BERT is able to solve NLP tasks that involve text classification given a pair of input texts. An example of such a problem is classifying whether two pieces of text are semantically similar

form here: https://medium.com/@_init_/why-bert-has-3-embedding-layers-and-their-implementation-details-9c261108e28a

You have Q,A pairs and the model shold learn where to pay attention to learn similiarity. How would I do that? Is it pair classification wher you need again labels?

hsm207 commented 5 years ago

1.) I think I will try both ways. With the second way I supposed it as the same like wie discussed above compared to NLI? Ther you have also a label plus Q and As!

Yes, you are right.

You have Q,A pairs and the model shold learn where to pay attention to learn similiarity. How would I do that? Is it pair classification wher you need again labels?

Yes, it is a paired classification and you need labels to indicate which pairs are "similar".
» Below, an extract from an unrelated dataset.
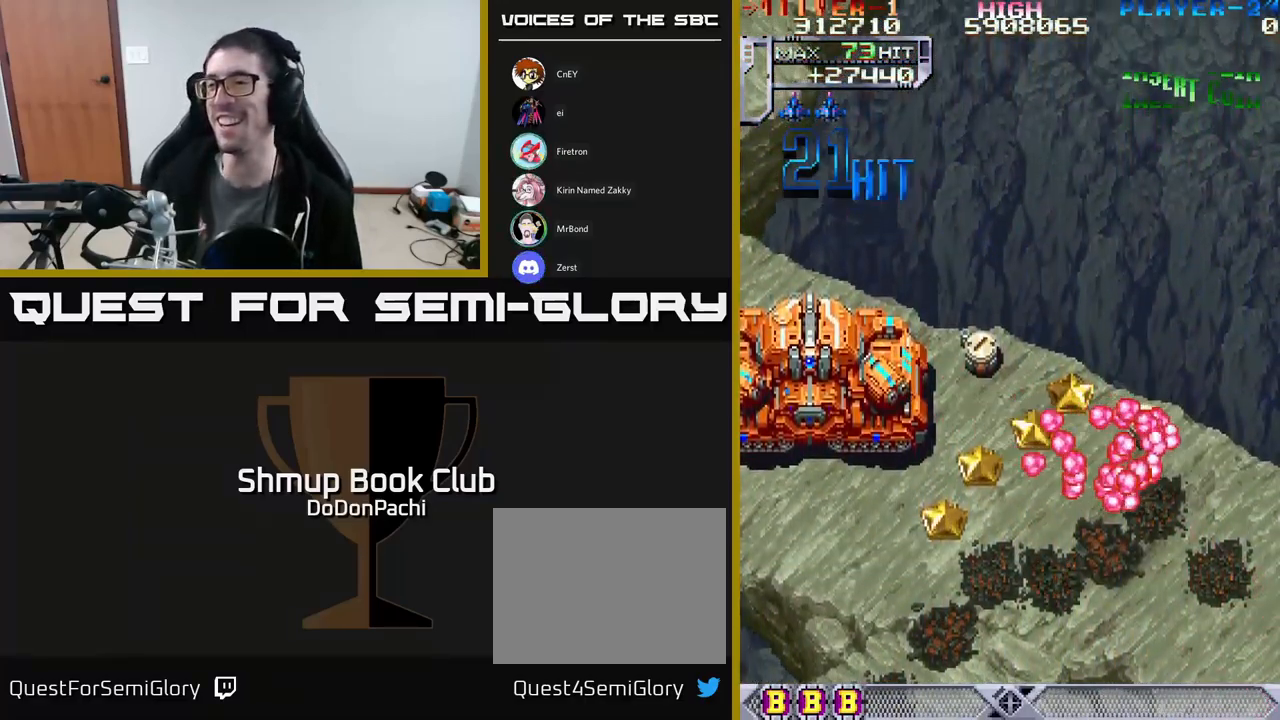
{"buttons": ["X", "DPAD_UP"], "events": [[17, "X", "up"], [83, "X", "down"], [133, "DPAD_RIGHT", "up"]]}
aabirouch-pi commented 3 years ago

Hi everyone, i guess my question is kind of the same issue: I was working on an NLP project for informal languages, one of the steps during this project is to generate word embeddings for this specific informal language using a pretrained BERT model trained on Standard Arabic language. The idea is I want to use the pretrained model (trained on Arabic) and fine tune it on the corpus of the informal language I have (which is close to Arabic in term of morphology) using a new corpus. I've looked over many tutorials and all I can find is examples for classification problems and not for word embedding training and generation. If you know any tutorial or blog that can help me, please refer it. Thank you.